**Aim of the task**.
Search the entries below for the word "assign" and copy each line that has it.

*** Opening of Material provided ***

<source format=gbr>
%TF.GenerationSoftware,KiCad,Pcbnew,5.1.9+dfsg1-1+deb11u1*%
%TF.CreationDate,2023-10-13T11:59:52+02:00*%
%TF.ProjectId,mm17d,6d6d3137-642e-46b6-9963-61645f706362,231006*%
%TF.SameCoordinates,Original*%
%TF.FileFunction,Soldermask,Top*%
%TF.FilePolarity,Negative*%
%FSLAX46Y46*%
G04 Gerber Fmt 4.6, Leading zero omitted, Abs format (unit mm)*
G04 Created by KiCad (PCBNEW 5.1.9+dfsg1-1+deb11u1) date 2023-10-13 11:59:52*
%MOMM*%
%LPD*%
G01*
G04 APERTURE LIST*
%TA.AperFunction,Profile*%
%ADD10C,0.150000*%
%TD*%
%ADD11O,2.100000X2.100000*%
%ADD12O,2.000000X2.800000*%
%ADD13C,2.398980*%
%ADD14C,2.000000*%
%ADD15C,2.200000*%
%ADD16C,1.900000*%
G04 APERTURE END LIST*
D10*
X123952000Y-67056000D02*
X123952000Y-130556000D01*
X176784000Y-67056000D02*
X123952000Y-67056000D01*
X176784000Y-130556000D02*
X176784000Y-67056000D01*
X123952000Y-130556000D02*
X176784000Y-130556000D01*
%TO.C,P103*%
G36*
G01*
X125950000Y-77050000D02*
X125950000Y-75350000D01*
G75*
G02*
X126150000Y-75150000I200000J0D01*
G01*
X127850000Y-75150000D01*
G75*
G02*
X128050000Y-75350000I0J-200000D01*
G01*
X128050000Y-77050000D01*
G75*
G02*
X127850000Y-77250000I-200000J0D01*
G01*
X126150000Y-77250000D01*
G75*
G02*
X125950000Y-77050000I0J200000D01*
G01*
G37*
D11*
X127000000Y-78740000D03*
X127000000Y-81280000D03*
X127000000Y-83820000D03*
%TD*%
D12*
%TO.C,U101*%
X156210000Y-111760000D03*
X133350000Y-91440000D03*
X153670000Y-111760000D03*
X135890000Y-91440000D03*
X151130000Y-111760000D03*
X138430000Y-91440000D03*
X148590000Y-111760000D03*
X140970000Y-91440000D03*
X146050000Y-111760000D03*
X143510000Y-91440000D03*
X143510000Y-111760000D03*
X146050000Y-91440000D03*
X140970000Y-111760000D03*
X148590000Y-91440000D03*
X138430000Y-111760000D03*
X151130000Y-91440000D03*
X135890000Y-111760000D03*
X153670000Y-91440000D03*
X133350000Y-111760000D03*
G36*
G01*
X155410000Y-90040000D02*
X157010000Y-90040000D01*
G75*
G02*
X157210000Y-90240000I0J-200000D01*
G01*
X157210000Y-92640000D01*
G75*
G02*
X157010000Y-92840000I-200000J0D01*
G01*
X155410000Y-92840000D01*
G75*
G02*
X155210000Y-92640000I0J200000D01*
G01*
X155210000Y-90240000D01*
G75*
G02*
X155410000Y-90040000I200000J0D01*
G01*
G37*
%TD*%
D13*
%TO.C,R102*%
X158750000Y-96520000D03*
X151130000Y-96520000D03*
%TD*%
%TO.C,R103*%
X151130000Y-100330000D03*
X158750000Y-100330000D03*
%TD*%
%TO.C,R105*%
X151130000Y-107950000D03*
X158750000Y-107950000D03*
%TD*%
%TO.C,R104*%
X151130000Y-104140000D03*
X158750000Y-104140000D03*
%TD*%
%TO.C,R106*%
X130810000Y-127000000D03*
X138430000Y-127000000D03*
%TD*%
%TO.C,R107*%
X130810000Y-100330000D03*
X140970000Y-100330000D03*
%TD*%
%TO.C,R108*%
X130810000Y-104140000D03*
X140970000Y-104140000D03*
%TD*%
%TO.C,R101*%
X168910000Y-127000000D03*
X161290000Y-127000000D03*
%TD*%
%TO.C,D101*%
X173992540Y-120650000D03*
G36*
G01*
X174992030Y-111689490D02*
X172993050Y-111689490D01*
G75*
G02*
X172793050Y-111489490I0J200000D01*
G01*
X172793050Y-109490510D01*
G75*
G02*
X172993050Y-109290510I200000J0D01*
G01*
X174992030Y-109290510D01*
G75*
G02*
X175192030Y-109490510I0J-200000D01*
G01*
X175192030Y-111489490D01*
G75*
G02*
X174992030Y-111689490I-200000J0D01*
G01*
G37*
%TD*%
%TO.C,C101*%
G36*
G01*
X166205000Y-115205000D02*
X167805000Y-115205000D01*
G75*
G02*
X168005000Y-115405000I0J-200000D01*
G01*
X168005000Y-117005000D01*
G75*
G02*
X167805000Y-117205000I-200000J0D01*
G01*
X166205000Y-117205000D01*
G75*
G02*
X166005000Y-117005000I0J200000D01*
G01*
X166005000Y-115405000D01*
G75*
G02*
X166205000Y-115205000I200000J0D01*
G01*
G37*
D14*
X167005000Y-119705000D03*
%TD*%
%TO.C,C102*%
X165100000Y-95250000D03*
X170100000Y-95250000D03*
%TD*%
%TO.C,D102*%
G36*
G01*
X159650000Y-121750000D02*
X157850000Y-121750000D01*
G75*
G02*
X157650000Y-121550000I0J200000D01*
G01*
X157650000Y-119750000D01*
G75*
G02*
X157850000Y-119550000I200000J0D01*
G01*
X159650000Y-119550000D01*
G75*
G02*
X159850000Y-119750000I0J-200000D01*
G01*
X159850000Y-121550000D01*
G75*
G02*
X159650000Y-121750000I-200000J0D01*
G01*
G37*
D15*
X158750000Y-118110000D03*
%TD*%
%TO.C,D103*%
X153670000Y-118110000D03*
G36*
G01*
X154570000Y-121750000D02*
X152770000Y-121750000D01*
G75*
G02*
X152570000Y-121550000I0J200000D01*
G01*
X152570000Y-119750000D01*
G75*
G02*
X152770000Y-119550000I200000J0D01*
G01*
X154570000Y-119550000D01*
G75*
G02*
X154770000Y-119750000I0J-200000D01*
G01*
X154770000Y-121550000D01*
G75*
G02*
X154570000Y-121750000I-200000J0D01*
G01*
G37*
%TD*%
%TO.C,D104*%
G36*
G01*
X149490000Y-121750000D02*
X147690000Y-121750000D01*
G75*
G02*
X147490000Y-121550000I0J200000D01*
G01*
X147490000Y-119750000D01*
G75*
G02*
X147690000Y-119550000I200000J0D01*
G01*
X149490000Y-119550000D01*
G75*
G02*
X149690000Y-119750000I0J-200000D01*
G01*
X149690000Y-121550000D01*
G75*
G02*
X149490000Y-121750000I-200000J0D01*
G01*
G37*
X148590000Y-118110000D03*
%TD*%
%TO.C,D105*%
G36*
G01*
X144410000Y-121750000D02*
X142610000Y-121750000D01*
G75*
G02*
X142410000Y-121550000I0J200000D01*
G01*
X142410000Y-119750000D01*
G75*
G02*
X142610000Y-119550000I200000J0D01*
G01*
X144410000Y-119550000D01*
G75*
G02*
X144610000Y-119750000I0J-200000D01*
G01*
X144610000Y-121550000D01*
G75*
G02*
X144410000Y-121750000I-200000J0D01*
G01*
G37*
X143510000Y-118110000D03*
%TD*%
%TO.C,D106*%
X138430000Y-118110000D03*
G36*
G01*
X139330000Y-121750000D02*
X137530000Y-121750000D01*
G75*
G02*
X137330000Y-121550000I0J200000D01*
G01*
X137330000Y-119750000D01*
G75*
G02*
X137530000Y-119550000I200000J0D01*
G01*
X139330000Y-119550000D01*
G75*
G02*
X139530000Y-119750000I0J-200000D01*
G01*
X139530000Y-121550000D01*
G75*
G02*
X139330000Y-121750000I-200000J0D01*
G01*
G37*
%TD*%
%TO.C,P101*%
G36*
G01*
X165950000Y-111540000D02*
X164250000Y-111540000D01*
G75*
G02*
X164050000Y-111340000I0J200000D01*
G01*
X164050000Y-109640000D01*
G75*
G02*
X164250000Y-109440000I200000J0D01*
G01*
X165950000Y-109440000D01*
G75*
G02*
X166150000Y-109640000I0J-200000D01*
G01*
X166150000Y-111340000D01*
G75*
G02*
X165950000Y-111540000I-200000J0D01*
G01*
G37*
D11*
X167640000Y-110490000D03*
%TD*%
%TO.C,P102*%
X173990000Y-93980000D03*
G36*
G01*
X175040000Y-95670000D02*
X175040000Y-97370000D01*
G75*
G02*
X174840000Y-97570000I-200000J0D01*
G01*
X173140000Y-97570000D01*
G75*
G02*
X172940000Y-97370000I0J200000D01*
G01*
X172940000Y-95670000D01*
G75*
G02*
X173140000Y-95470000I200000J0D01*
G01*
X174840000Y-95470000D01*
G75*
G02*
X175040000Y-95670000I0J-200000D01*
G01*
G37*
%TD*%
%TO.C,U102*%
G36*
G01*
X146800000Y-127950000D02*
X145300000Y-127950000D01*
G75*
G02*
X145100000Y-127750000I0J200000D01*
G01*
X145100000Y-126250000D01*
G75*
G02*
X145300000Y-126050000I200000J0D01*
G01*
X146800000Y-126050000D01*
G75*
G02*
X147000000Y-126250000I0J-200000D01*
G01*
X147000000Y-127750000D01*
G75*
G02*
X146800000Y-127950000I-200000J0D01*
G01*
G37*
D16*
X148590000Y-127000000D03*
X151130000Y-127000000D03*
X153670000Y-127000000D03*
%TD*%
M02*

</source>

*** Close of Material provided ***
*** Opening of Material provided ***

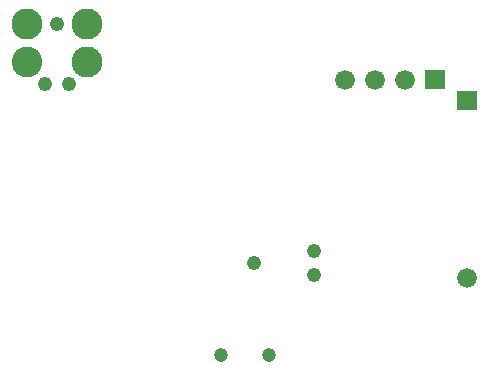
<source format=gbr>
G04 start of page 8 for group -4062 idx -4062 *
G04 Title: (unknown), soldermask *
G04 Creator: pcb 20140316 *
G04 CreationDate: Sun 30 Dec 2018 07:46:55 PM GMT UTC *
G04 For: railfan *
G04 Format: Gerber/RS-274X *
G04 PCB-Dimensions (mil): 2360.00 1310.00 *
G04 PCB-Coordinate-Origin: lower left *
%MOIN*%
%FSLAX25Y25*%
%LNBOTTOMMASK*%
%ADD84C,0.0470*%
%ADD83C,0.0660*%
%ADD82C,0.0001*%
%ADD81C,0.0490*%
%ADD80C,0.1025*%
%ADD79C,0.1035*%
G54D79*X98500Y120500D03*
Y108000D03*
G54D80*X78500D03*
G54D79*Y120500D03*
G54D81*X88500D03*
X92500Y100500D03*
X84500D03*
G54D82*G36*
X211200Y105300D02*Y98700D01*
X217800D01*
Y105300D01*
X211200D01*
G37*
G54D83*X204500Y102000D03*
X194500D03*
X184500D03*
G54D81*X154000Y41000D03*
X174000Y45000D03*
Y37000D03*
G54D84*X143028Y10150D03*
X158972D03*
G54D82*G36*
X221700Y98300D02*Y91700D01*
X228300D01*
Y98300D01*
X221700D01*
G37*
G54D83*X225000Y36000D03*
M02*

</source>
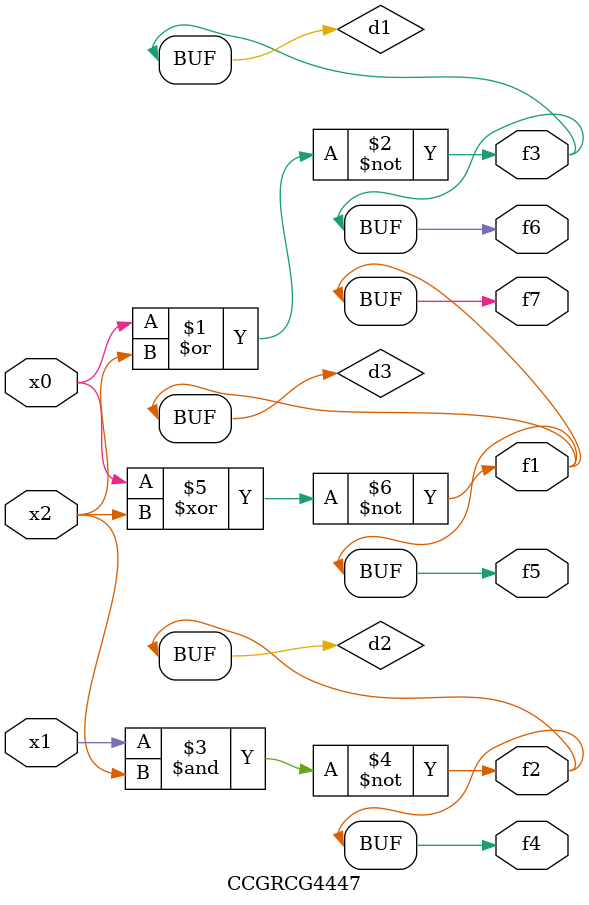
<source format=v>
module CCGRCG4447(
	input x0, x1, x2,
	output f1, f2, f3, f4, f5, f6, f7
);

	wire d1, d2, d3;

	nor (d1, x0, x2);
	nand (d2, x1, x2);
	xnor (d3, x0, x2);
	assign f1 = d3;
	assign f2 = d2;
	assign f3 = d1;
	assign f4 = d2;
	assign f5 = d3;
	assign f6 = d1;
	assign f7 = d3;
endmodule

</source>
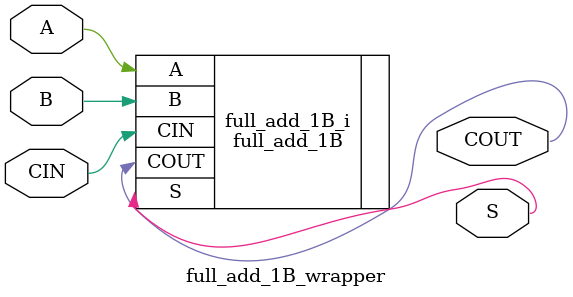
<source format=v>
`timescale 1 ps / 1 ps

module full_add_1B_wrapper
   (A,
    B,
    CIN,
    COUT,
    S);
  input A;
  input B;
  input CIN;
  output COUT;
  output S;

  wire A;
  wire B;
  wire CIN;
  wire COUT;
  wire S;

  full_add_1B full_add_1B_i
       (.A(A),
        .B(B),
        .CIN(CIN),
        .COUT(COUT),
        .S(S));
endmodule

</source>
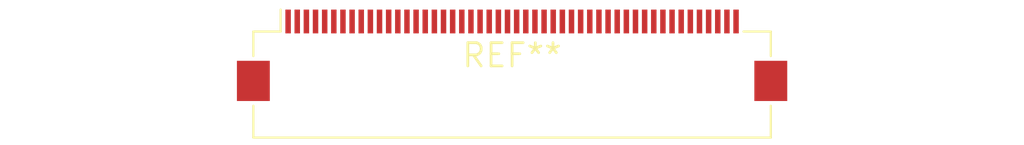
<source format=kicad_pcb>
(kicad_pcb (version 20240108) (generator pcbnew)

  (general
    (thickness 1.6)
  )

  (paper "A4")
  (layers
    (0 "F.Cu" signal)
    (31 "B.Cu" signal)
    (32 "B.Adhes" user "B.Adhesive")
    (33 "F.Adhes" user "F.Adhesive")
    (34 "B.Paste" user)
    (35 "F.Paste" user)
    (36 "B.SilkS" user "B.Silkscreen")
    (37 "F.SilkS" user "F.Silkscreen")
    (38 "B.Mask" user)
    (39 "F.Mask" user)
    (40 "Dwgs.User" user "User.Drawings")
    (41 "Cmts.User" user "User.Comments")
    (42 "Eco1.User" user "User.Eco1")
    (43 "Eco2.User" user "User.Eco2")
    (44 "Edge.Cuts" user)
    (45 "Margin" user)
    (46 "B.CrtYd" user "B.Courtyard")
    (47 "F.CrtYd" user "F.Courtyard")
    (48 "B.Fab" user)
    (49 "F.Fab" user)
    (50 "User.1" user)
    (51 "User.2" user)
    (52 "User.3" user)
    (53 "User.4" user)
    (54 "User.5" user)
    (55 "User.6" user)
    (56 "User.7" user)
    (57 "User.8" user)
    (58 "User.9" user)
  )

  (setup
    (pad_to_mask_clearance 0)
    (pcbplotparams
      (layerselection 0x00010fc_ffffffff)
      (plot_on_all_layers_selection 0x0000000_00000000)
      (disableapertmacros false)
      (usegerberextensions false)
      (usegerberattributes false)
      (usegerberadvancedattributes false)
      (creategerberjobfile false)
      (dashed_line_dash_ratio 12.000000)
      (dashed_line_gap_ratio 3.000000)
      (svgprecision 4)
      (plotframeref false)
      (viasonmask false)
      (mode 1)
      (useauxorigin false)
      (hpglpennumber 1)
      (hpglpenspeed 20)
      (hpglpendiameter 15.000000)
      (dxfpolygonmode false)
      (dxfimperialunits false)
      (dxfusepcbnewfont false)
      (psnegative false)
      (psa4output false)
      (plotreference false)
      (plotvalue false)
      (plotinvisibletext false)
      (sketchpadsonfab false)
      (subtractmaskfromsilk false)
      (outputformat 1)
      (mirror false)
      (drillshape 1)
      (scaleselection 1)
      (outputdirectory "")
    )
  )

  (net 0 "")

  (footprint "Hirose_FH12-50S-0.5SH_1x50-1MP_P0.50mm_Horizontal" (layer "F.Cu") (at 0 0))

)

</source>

*** Close of Material provided ***
*** Opening of Material provided ***

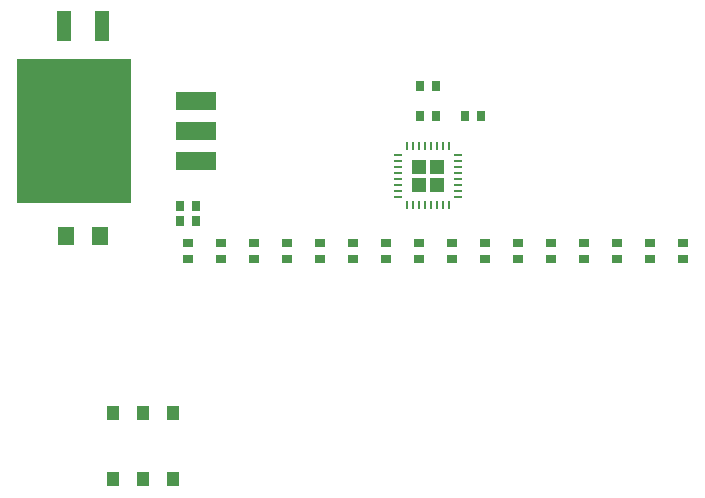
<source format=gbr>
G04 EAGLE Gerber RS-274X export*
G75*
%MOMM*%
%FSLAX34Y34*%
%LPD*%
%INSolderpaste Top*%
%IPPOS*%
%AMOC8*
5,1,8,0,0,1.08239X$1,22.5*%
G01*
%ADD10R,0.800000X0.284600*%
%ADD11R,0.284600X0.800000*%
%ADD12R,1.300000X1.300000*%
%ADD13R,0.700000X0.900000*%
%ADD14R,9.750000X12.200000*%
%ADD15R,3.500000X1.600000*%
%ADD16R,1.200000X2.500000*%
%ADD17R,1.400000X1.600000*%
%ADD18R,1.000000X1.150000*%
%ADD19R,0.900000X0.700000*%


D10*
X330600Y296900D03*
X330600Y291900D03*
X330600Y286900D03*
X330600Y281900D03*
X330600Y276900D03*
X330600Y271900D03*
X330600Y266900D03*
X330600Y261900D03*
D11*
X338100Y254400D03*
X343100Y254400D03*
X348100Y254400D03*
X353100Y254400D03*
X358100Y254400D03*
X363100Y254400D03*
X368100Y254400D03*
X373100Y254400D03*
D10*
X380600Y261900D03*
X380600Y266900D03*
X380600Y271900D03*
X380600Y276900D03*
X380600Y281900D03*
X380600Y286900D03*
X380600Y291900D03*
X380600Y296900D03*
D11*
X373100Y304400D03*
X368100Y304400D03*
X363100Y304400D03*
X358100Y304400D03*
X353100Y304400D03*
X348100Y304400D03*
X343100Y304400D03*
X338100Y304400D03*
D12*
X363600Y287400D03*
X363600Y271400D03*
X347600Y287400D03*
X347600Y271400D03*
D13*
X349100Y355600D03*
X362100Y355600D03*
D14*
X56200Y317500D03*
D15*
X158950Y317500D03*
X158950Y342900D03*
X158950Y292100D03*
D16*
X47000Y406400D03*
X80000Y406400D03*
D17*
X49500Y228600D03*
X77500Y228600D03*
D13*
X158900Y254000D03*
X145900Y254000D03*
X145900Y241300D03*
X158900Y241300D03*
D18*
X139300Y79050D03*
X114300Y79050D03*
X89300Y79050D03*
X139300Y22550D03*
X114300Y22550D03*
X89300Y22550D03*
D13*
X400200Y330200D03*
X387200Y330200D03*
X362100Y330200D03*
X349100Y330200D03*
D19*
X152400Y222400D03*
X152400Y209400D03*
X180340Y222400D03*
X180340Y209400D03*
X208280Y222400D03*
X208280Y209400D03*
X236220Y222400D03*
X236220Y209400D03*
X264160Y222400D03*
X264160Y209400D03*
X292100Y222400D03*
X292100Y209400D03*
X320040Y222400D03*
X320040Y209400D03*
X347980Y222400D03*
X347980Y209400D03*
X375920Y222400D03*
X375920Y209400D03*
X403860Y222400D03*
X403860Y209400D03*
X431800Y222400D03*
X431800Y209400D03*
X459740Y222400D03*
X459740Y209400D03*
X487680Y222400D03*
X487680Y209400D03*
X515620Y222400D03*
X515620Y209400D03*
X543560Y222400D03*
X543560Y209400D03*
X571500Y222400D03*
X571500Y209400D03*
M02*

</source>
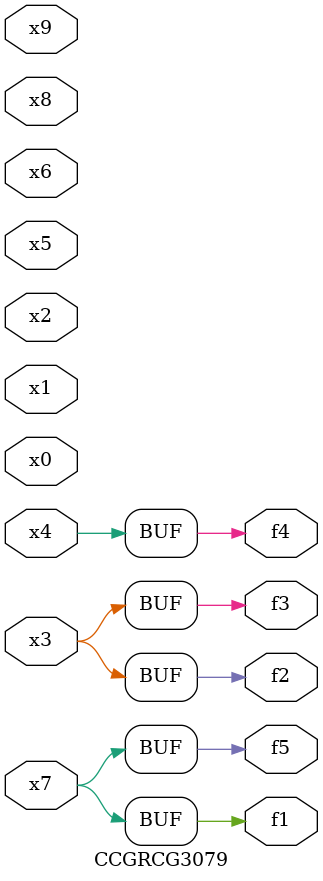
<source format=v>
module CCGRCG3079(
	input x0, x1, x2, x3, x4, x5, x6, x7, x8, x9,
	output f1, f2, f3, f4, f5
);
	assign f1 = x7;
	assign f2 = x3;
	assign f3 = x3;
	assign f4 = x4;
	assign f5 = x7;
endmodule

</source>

*** Close of Material provided ***

**Solution**.
	assign f1 = d3;
	assign f2 = d2;
	assign f3 = d1;
	assign f4 = d2;
	assign f5 = d3;
	assign f6 = d1;
	assign f7 = d3;
	assign f1 = x7;
	assign f2 = x3;
	assign f3 = x3;
	assign f4 = x4;
	assign f5 = x7;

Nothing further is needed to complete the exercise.